Millar war eigentlich sehr zufrieden gewesen mit dem ersten Tag im Baskenland. Zwar hatte die Sanchez-Basso-Geschichte etwas genervt, aber das war ja zu aller Zufriedenheit gelöst worden, so hoffte er zumindest.
Noch während des Rennens kursierte im Rennleiterauto die neueste Ausgabe einer baskischen Boulevardzeitung, die sich zu eigen gemacht hatte, die reißerischen Artikel auf kastillisch zu schreiben, während man die Lokalteile im baskischen Idiom verfasste.
Enrique Erentxun, der Renndirektor, betrachtete die vermeintliche Sensationsmeldung mit einem Schmunzeln und reichte dann Millar die Zeitung an. Millar las und fragte ein-zweimal nach, ob er richtig übersetzt hatte. Absurd, was die sich aus den Fingern gesaugt hatten!
Im Anschluß an die Etappe und die ersten Siegerehrungen dieser Woche stellte Robert aber fest, daß dieser seiner Meinung nach dumme Artikel doch für Wirbel gesorgt hatte. Auch er wurde von einer Traube Reporter verfolgt. Aber es gelang, die Meute auf die allabendliche Pressekonferenz zu verweisen.

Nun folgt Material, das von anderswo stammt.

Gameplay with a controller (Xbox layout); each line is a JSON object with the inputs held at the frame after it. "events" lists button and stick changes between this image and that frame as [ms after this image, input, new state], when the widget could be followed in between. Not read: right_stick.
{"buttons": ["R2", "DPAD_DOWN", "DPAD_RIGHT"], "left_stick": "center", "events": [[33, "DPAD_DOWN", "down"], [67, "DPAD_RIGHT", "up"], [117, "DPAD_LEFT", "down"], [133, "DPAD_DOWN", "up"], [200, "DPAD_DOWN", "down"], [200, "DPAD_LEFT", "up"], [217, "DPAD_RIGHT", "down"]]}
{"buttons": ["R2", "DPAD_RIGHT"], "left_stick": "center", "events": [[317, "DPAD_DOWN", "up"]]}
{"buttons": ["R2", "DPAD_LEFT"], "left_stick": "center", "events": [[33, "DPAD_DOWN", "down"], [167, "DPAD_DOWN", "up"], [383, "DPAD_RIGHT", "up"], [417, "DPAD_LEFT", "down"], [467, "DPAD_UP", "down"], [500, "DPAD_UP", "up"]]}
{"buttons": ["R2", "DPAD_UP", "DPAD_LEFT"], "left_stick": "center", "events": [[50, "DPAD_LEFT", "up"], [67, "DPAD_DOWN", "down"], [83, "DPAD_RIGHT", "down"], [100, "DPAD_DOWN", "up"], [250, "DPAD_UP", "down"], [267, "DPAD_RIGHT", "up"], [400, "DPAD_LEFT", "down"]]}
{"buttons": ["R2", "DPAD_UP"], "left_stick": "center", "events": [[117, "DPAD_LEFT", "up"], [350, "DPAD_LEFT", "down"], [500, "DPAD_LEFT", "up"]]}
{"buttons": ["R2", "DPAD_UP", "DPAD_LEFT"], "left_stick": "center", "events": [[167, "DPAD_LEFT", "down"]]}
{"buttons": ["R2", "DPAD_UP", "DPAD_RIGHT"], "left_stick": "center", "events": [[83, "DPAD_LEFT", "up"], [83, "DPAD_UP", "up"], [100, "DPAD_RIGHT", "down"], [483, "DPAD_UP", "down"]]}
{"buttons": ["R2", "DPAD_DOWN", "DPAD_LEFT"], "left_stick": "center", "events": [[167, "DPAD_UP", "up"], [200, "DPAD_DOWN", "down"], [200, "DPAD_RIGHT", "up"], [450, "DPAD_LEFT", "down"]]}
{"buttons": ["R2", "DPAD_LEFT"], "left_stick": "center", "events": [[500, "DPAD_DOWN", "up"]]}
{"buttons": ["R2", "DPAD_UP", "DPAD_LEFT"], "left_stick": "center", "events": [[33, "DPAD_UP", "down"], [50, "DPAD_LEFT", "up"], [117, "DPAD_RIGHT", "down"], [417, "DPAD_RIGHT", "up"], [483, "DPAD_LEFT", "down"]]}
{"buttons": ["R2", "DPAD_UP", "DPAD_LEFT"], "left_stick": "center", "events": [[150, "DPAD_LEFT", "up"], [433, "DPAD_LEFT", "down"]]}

Dann klingelte das Handy. Kaum hatte Millar abgenommen, vernahm er Folgendes:
Yroslav Popovych hat geschrieben:"Hallo Mr. Millar,
ich lese gerade eine spanische, nein besser eine baskische Lokalzeitung. Aus der geht hervor das Rineiro bei Paris - Nizza gedopt gewesen sein könnte. Hier steht weiter das die Dopingproben nach wie vor nicht veröffentlicht worden sei, ganz im Gegensatz zu der sonst üblichen Praxis des beauftragten Labors. Man äußert sich dahingehend das entweder jemand mit viel Geld seine Finger im Spiel habe oder das die UCI nicht möchte das diese Sache weiter hochkocht, man verweist dann weiter auf die jüngere Vergangenheit der UCI. Das riecht doch schon wieder nach irgendwelchen üblen Machenschaften in der UCI. Mr. Millar, sie sind von der Vergangenheit nicht betroffen, dennoch es kann nicht sein das die UCI schon wieder auch nur ansatzweise in Verdacht gerät zu manipulieren. Ich verlange daher eine sofortige Offenlegung dessen was ihnen in der Sache bekannt ist und ich verlange das man Rinero aus dem Rennen nimmt. Wären wir in Italien oder Frankreich müsste ich das nicht tun, da hätten die Behörden schon gehandelt. Ja, Mr. Millar, sie hören richtig, ich verlange. Auf Wiederhören."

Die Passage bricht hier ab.